Test eigenvalue stability and alternative variance reduction techniques

noahgolmant commented 5 years ago

The current eigenvalue estimates have extremely high variance since the mini-batch size required for a stable Hessian estimate seems to be very large for reasonable datasets/models (issues #22 and #17).

TODO:

(1) Verify that setting the mini-batch size to the size of the dataset (with chunking) is equivalent to vanilla power iteration in HessianFlow repo (2) Calculate variance of eigenvalue estimate (top-k) using the current technique as a function of mini-batch size (3) Test eigenvalue estimate averaging using a fixed mini-batch size (4) Test running the full procedure on a fixed mini-batch, repeating, then creating a full estimate from this

noahgolmant commented 5 years ago

The basic power iteration seems to be okay. This is testing on Wishart matrices. As expected, the actual eigenvector estimates have higher variance, but the eigenvalues are good. The cosine similarity is non-monotonic because I sorted them by eigenvalue magnitude.

__List of tasks__.
A. In the thread, what kind of matrices was the basic power iteration tested on?
B. Transcribe the part of the thread starting with "The basic power" and going on through "by eigenvalue magnitude.".
The rows have no connection to the thread above.

__Records shown__.

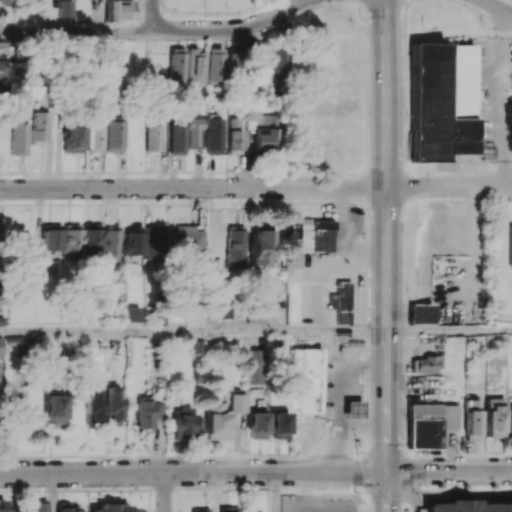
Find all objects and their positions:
building: (3, 0)
road: (495, 6)
building: (65, 8)
building: (119, 9)
road: (153, 15)
road: (154, 30)
building: (1, 48)
building: (233, 63)
building: (177, 65)
building: (195, 65)
building: (214, 65)
building: (275, 65)
building: (1, 68)
building: (1, 89)
road: (501, 98)
building: (441, 100)
building: (442, 104)
building: (35, 127)
building: (260, 129)
building: (193, 130)
building: (92, 133)
building: (213, 134)
building: (234, 135)
building: (112, 136)
building: (70, 137)
building: (152, 137)
building: (14, 138)
building: (176, 138)
road: (449, 186)
road: (193, 187)
building: (315, 235)
building: (0, 236)
building: (52, 238)
building: (73, 238)
building: (188, 239)
building: (134, 241)
building: (155, 241)
building: (93, 243)
building: (261, 244)
building: (112, 245)
building: (510, 246)
building: (235, 248)
road: (387, 255)
building: (341, 302)
building: (419, 313)
building: (132, 314)
road: (449, 330)
road: (193, 331)
building: (14, 343)
building: (0, 351)
building: (426, 363)
building: (257, 366)
building: (306, 379)
road: (342, 397)
building: (237, 402)
building: (92, 403)
building: (111, 405)
building: (353, 409)
building: (54, 410)
building: (147, 411)
building: (471, 417)
building: (493, 417)
building: (215, 421)
building: (185, 422)
building: (508, 422)
road: (364, 423)
building: (428, 424)
building: (255, 425)
building: (277, 425)
road: (449, 470)
traffic signals: (386, 471)
road: (193, 472)
road: (165, 492)
road: (276, 492)
road: (52, 493)
road: (404, 502)
building: (3, 506)
building: (38, 506)
building: (467, 506)
building: (108, 507)
building: (67, 508)
building: (136, 509)
building: (196, 509)
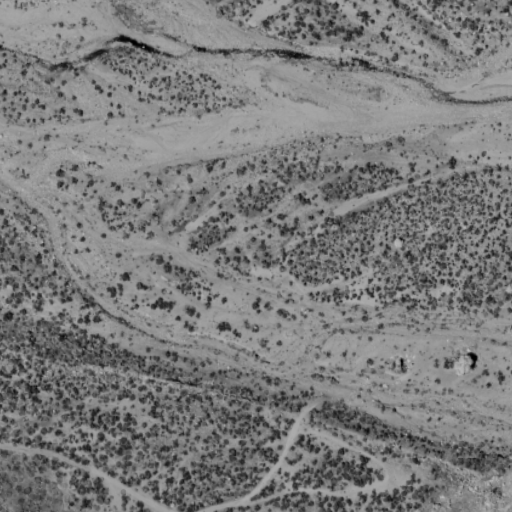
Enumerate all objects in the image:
river: (310, 108)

__Solved tasks__.
A. Wishart matrices.

B.
The basic power iteration seems to be okay. This is testing on Wishart matrices. As expected, the actual eigenvector estimates have higher variance, but the eigenvalues are good. The cosine similarity is non-monotonic because I sorted them by eigenvalue magnitude.